:: What the task asks ::
Below are the entries to work from; restate word for word the portion that opens with the line containing "left hip: (147, 172)" and closes with the line containing "right elbow: (10, 210)", keeping both.

:: Data shown ::
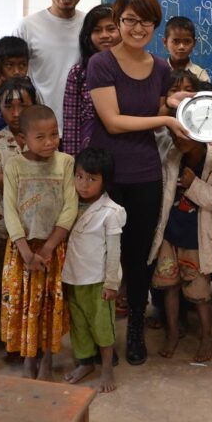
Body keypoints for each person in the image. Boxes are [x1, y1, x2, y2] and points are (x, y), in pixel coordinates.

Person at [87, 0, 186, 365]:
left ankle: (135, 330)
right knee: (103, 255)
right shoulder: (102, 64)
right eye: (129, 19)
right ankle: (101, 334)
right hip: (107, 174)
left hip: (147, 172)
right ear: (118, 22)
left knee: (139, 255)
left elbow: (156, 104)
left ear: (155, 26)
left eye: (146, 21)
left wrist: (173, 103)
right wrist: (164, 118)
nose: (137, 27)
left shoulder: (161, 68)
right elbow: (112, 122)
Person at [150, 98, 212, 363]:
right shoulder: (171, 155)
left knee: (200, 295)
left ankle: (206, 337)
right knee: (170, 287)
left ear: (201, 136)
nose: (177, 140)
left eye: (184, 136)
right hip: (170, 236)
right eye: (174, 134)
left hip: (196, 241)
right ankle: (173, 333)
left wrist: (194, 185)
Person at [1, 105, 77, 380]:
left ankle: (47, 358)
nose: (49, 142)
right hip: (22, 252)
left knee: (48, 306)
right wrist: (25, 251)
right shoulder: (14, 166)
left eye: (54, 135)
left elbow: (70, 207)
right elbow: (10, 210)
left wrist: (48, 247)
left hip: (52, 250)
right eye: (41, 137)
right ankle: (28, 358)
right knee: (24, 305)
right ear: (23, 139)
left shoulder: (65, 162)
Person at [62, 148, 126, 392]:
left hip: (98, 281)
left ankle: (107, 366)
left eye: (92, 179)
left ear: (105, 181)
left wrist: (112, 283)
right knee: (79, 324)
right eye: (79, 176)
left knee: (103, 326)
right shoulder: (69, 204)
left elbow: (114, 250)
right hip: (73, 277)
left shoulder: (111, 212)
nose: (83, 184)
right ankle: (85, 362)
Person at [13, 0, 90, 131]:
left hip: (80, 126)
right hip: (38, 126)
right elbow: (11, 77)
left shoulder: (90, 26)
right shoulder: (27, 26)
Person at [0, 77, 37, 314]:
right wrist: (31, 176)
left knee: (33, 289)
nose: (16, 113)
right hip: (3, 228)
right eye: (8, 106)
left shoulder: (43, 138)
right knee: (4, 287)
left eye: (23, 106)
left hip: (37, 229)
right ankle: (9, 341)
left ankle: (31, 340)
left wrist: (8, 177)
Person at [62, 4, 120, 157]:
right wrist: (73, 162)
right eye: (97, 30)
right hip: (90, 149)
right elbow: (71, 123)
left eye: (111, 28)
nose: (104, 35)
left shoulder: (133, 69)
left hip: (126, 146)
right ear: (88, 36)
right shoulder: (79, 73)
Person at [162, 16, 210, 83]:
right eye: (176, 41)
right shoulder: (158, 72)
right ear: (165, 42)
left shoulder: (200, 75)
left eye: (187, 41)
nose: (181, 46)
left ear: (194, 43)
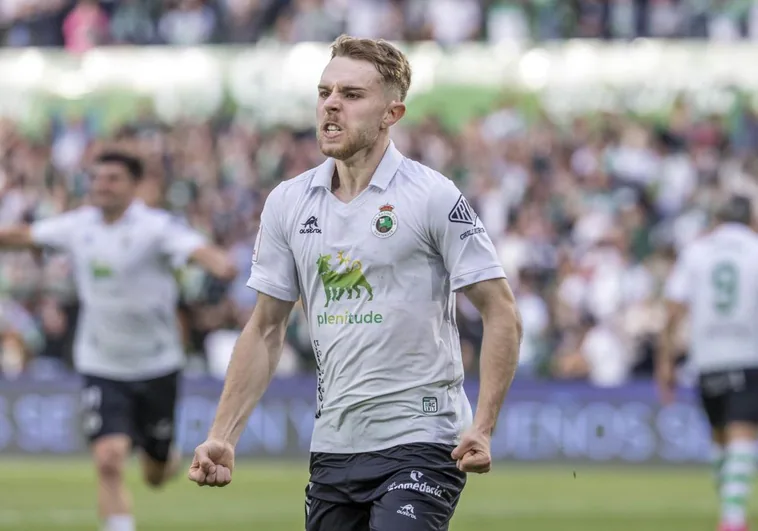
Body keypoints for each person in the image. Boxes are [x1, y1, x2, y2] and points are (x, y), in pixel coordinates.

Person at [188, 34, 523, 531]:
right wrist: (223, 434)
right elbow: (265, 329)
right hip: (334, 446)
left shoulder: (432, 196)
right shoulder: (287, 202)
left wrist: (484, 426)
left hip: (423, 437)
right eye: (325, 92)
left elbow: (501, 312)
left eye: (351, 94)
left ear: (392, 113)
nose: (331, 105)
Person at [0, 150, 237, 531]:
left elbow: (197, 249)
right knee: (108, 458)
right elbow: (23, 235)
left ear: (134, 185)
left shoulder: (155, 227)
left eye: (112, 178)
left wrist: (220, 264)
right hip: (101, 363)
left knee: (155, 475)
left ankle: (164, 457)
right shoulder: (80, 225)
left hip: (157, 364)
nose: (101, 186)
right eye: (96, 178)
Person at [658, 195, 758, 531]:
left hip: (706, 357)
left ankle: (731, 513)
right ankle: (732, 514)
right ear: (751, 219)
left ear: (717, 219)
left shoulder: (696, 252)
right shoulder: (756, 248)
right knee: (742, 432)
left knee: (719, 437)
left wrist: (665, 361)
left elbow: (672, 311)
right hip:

:: Response ::
left hip: (147, 172)
right ear: (118, 22)
left knee: (139, 255)
left elbow: (156, 104)
left ear: (155, 26)
left eye: (146, 21)
left wrist: (173, 103)
right wrist: (164, 118)
nose: (137, 27)
left shoulder: (161, 68)
right elbow: (112, 122)
Person at [150, 98, 212, 363]:
right shoulder: (171, 155)
left knee: (200, 295)
left ankle: (206, 337)
right knee: (170, 287)
left ear: (201, 136)
nose: (177, 140)
left eye: (184, 136)
right hip: (170, 236)
right eye: (174, 134)
left hip: (196, 241)
right ankle: (173, 333)
left wrist: (194, 185)
Person at [1, 105, 77, 380]:
left ankle: (47, 358)
nose: (49, 142)
right hip: (22, 252)
left knee: (48, 306)
right wrist: (25, 251)
right shoulder: (14, 166)
left eye: (54, 135)
left elbow: (70, 207)
right elbow: (10, 210)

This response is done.